When I was twenty-four I had a stroke. It was in the right side of my brain, so my left side was affected. Initially, I was paralyzed, numb, barely able to speak, and blind in my left eye. This brain accident has completely changed my life in good ways and bad.
One of the great outcomes of surviving a stroke is that it has given me a confidence that I can get through any set-back. Sure, I get worried and upset but is it stroke bad? If no, I will be able to handle it. I also became my own best healthcare advocate. I speak up when something doesn’t feel right and I never let a doctor downplay my pain or concerns. I also found out how generous and caring my extended family can be. I truly feel the support and love I received helped my recovery.

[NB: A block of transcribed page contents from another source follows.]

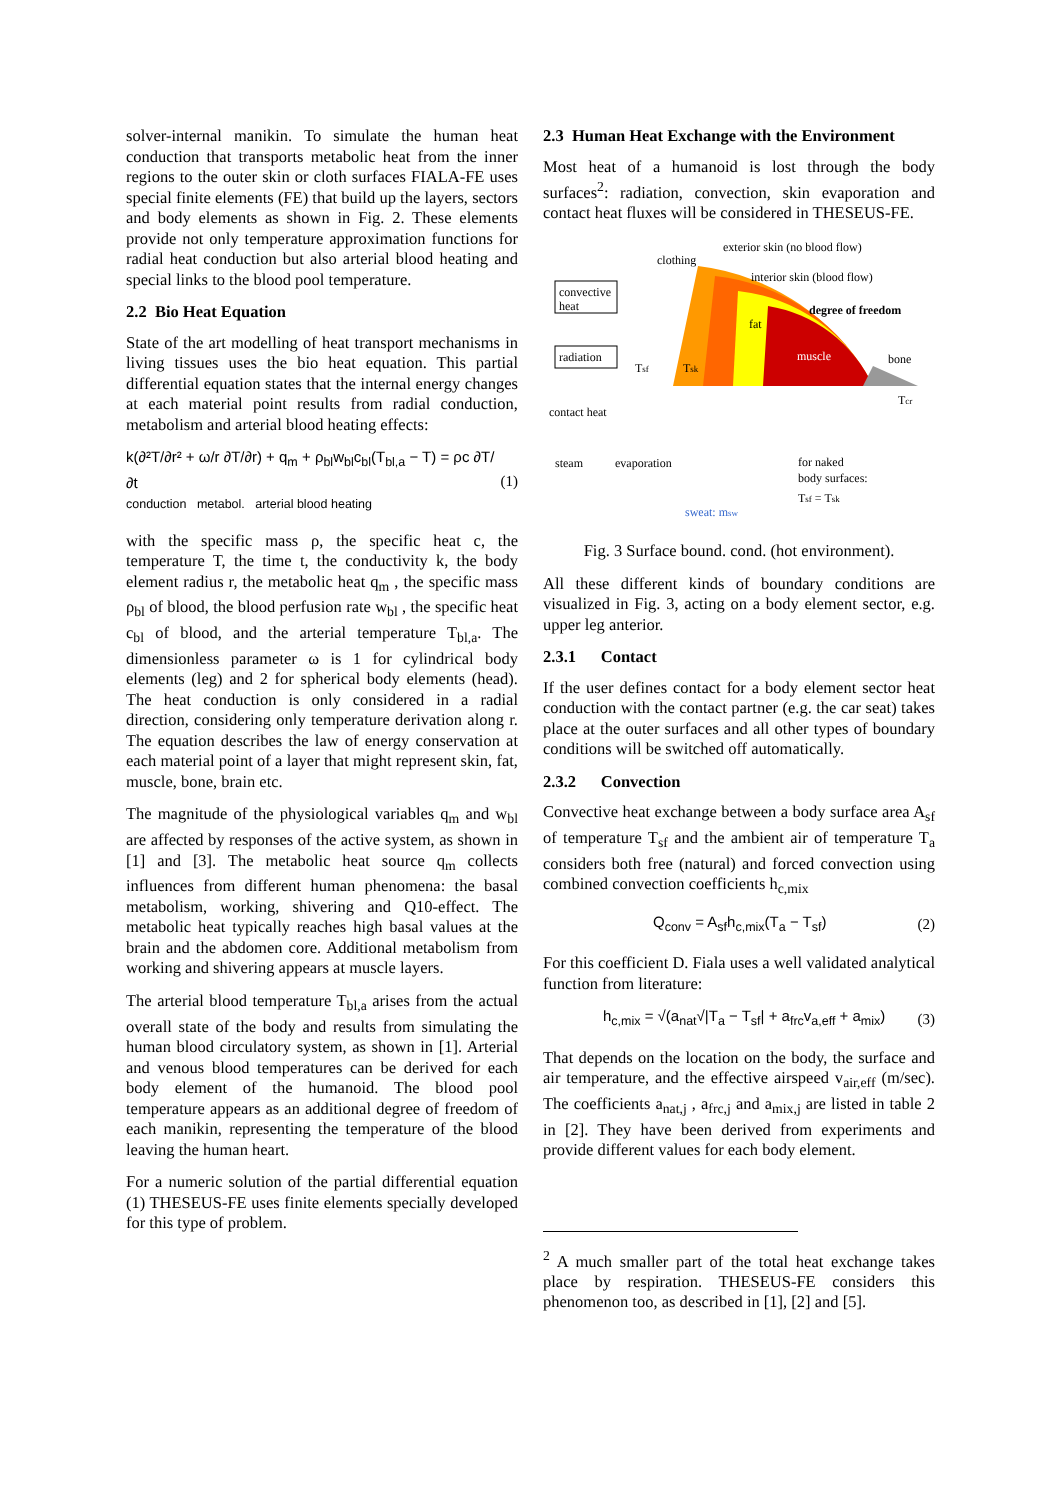solver-internal manikin. To simulate the human heat conduction that transports metabolic heat from the inner regions to the outer skin or cloth surfaces FIALA-FE uses special finite elements (FE) that build up the layers, sectors and body elements as shown in Fig. 2. These elements provide not only temperature approximation functions for radial heat conduction but also arterial blood heating and special links to the blood pool temperature.
2.2 Bio Heat Equation
State of the art modelling of heat transport mechanisms in living tissues uses the bio heat equation. This partial differential equation states that the internal energy changes at each material point results from radial conduction, metabolism and arterial blood heating effects:
k(∂²T/∂r² + ω/r ∂T/∂r) + q<sub>m</sub> + ρ<sub>bl</sub>w<sub>bl</sub>c<sub>bl</sub>(T<sub>bl,a</sub> − T) = ρc ∂T/∂t
conduction metabol. arterial blood heating (1)
with the specific mass ρ, the specific heat c, the temperature T, the time t, the conductivity k, the body element radius r, the metabolic heat q<sub>m</sub> , the specific mass ρ<sub>bl</sub> of blood, the blood perfusion rate w<sub>bl</sub> , the specific heat c<sub>bl</sub> of blood, and the arterial temperature T<sub>bl,a</sub>. The dimensionless parameter ω is 1 for cylindrical body elements (leg) and 2 for spherical body elements (head). The heat conduction is only considered in a radial direction, considering only temperature derivation along r. The equation describes the law of energy conservation at each material point of a layer that might represent skin, fat, muscle, bone, brain etc.
The magnitude of the physiological variables q<sub>m</sub> and w<sub>bl</sub> are affected by responses of the active system, as shown in [1] and [3]. The metabolic heat source q<sub>m</sub> collects influences from different human phenomena: the basal metabolism, working, shivering and Q10-effect. The metabolic heat typically reaches high basal values at the brain and the abdomen core. Additional metabolism from working and shivering appears at muscle layers.
The arterial blood temperature T<sub>bl,a</sub> arises from the actual overall state of the body and results from simulating the human blood circulatory system, as shown in [1]. Arterial and venous blood temperatures can be derived for each body element of the humanoid. The blood pool temperature appears as an additional degree of freedom of each manikin, representing the temperature of the blood leaving the human heart.
For a numeric solution of the partial differential equation (1) THESEUS-FE uses finite elements specially developed for this type of problem.
2.3 Human Heat Exchange with the Environment
Most heat of a humanoid is lost through the body surfaces<sup>2</sup>: radiation, convection, skin evaporation and contact heat fluxes will be considered in THESEUS-FE.
convective
heat
radiation
contact heat
steam
evaporation
clothing
exterior skin (no blood flow)
interior skin (blood flow)
degree of freedom
fat
muscle
bone
Tsf
Tsk
Tcr
for naked
body surfaces:
Tsf = Tsk
sweat: msw
Fig. 3 Surface bound. cond. (hot environment).
All these different kinds of boundary conditions are visualized in Fig. 3, acting on a body element sector, e.g. upper leg anterior.
2.3.1 Contact
If the user defines contact for a body element sector heat conduction with the contact partner (e.g. the car seat) takes place at the outer surfaces and all other types of boundary conditions will be switched off automatically.
2.3.2 Convection
Convective heat exchange between a body surface area A<sub>sf</sub> of temperature T<sub>sf</sub> and the ambient air of temperature T<sub>a</sub> considers both free (natural) and forced convection using combined convection coefficients h<sub>c,mix</sub>
Q<sub>conv</sub> = A<sub>sf</sub>h<sub>c,mix</sub>(T<sub>a</sub> − T<sub>sf</sub>) (2)
For this coefficient D. Fiala uses a well validated analytical function from literature:
h<sub>c,mix</sub> = √(a<sub>nat</sub>√|T<sub>a</sub> − T<sub>sf</sub>| + a<sub>frc</sub>v<sub>a,eff</sub> + a<sub>mix</sub>) (3)
That depends on the location on the body, the surface and air temperature, and the effective airspeed v<sub>air,eff</sub> (m/sec). The coefficients a<sub>nat,j</sub> , a<sub>frc,j</sub> and a<sub>mix,j</sub> are listed in table 2 in [2]. They have been derived from experiments and provide different values for each body element.
<sup>2</sup> A much smaller part of the total heat exchange takes place by respiration. THESEUS-FE considers this phenomenon too, as described in [1], [2] and [5].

Of course the lingering deficits are a notch in the bad column. But I can pass as a regular person so that makes any struggles bearable. The feeling on my left side has not come completely back. I can feel impact and pain (eventually) anything more is gone. I have cut my left side without knowing it until I see a trail of blood. I burned my left ring finger when I didn’t notice a drop of grease fell on it. I have accidentally zipped up skin into a zipper and pinned my thumb in a dryer rack. So, I have to be hyper vigilant about Lefty. Also, my left shoulder is permanently out of socket due to my initial paralysis and muscles not pulling the joint back into place. Difficulties in learning have gotten better but I still have problems with testing situations, hearing something and understanding, memory is spottier too.
Another negative is my brain structure has completely changed. A change in structure means that brain chemistry is all screwed up so I’m on three types of medications; a SSRI, anticonvulsant, and ADD. When I say brain structure is completely changed, I do mean to include the new neural pathways my brain has built but I am also talking about the hole in my brain. Yup, whatever brain matter dies from lack of oxygen goes away. Nothing heals back; the brain just builds a detour.
Get me in a MRI, you can definitely tell I had a traumatic brain injury.
My uncle had a stroke Oct. 31, 2012 on the same exact side of the brain with a clot in the same artery. He is forty years older than when I had my stroke so his recovery has been a lot longer. I’m glad I have been able to be a resource to my family about what to expect. But there is also a bit of survivor’s guilt when I visit him and see his paralyzed left side. His speech and cognition is a lot better than mine at the same point in recovery. He is in his second rehab hospital and is scheduled to go home mid-February. Now, all the emotions are catching up with him and I think that’s good. But man it can be overwhelming! Realizing what happened to you, how close you came to dying, and trying to strike a balance between hope and realism is so, so familiar… I’m lucky to have had twelve years, medication, and really good therapy to share some perspective with him.
I have told him that with a near death experience, you suddenly realize you can die at any second. It’s like a veil of denial is lifted while everyone else is going on about their oblivious way. It takes a while to calm down the anxiety and awareness but eventually you get to join the oblivious ranks. It's sad to say but it's nice to know someone else who gets it.